[Provided records Boundary: Start]
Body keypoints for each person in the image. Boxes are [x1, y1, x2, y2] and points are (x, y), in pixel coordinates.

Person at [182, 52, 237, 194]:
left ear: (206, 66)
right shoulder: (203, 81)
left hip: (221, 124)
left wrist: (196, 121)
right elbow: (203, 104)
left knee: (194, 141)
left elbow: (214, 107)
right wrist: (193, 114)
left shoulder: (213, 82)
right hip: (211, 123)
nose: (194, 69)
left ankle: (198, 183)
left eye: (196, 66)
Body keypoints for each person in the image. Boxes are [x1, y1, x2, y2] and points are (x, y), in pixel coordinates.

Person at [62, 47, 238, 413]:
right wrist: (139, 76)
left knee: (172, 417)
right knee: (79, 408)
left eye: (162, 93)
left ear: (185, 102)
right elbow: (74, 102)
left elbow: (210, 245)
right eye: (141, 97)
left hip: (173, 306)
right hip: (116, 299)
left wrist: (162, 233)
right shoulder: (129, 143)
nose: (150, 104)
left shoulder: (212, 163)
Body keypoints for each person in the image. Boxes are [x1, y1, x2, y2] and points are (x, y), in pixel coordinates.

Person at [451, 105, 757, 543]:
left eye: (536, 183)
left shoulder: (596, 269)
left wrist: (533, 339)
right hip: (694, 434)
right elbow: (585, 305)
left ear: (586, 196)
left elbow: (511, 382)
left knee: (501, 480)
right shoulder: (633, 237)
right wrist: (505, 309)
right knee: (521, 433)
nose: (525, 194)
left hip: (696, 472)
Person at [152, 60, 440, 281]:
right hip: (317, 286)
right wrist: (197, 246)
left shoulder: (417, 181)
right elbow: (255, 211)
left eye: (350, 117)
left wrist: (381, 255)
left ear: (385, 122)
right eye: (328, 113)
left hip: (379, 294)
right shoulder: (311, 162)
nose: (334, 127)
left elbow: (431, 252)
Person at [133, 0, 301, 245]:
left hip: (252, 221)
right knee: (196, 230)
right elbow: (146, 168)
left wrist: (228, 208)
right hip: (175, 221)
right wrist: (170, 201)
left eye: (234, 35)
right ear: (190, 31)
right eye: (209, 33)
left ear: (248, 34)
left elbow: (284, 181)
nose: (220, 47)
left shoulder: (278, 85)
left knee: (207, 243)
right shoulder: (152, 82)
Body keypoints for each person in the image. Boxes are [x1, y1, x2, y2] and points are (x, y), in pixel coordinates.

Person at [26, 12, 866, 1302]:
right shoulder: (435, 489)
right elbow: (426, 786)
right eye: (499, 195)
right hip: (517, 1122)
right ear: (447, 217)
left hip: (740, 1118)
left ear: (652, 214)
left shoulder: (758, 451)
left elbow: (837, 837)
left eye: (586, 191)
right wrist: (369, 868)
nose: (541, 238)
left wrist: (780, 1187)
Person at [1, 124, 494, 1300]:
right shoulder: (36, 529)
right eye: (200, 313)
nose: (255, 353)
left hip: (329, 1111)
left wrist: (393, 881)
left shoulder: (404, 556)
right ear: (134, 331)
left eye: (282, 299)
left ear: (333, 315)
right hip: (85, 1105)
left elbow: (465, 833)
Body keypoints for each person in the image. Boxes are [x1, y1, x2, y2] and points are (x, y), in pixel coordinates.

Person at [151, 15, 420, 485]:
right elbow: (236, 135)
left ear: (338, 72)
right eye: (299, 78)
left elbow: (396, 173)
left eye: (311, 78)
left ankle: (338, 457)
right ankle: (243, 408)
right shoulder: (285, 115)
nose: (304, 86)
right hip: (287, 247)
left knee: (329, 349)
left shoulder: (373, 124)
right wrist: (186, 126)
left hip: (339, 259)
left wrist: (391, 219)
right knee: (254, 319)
[Provided records Boundary: End]
Task requirements:
Word for word, copy every entry.

Solution to this task:
Body keypoints for each person in the image. Boxes are [x1, y1, x2, y2] and points are (x, y), in pixel coordinates.

Person at [182, 52, 237, 194]:
left ear: (206, 66)
right shoulder: (203, 81)
left hip: (221, 124)
left wrist: (196, 121)
right elbow: (203, 104)
left knee: (194, 141)
left elbow: (214, 107)
right wrist: (193, 114)
left shoulder: (213, 82)
right hip: (211, 123)
nose: (194, 69)
left ankle: (198, 183)
left eye: (196, 66)
Body keypoints for each person in the image. Boxes are [x1, y1, x2, y2] and points are (x, y), in pixel coordinates.

Person at [62, 47, 238, 413]:
right wrist: (139, 76)
left knee: (172, 417)
right knee: (79, 408)
left eye: (162, 93)
left ear: (185, 102)
right elbow: (74, 102)
left elbow: (210, 245)
right eye: (141, 97)
left hip: (173, 306)
right hip: (116, 299)
left wrist: (162, 233)
right shoulder: (129, 143)
nose: (150, 104)
left shoulder: (212, 163)
Body keypoints for each person in the image. Boxes are [x1, y1, x2, y2] and points are (x, y), in pixel coordinates.

Person at [451, 105, 757, 543]:
left eye: (536, 183)
left shoulder: (596, 269)
left wrist: (533, 339)
right hip: (694, 434)
right elbow: (585, 305)
left ear: (586, 196)
left elbow: (511, 382)
left knee: (501, 480)
right shoulder: (633, 237)
right wrist: (505, 309)
right knee: (521, 433)
nose: (525, 194)
left hip: (696, 472)
Person at [152, 60, 440, 281]:
right hip: (317, 286)
right wrist: (197, 246)
left shoulder: (417, 181)
right elbow: (255, 211)
left eye: (350, 117)
left wrist: (381, 255)
left ear: (385, 122)
right eye: (328, 113)
left hip: (379, 294)
right shoulder: (311, 162)
nose: (334, 127)
left elbow: (431, 252)
Person at [133, 0, 301, 245]:
left hip: (252, 221)
right knee: (196, 230)
right elbow: (146, 168)
left wrist: (228, 208)
right hip: (175, 221)
right wrist: (170, 201)
left eye: (234, 35)
right ear: (190, 31)
right eye: (209, 33)
left ear: (248, 34)
left elbow: (284, 181)
nose: (220, 47)
left shoulder: (278, 85)
left knee: (207, 243)
right shoulder: (152, 82)
Body keypoints for each person in the image. Boxes are [x1, y1, x2, y2] and points are (x, y), in pixel coordinates.

Person at [26, 12, 866, 1302]:
right shoulder: (435, 489)
right elbow: (426, 786)
right eye: (499, 195)
right hip: (517, 1122)
right ear: (447, 217)
left hip: (740, 1118)
left ear: (652, 214)
left shoulder: (758, 451)
left elbow: (837, 837)
left eye: (586, 191)
right wrist: (369, 868)
nose: (541, 238)
left wrist: (780, 1187)
Person at [1, 124, 494, 1300]:
right shoulder: (36, 529)
right eye: (200, 313)
nose: (255, 353)
left hip: (329, 1111)
left wrist: (393, 881)
left shoulder: (404, 556)
right ear: (134, 331)
left eye: (282, 299)
left ear: (333, 315)
right hip: (85, 1105)
left elbow: (465, 833)
Body keypoints for each person in the image. Boxes are [x1, y1, x2, y2] and points are (x, y), in pixel coordinates.

Person at [151, 15, 420, 485]:
right elbow: (236, 135)
left ear: (338, 72)
right eye: (299, 78)
left elbow: (396, 173)
left eye: (311, 78)
left ankle: (338, 457)
right ankle: (243, 408)
right shoulder: (285, 115)
nose: (304, 86)
right hip: (287, 247)
left knee: (329, 349)
left shoulder: (373, 124)
right wrist: (186, 126)
left hip: (339, 259)
left wrist: (391, 219)
right knee: (254, 319)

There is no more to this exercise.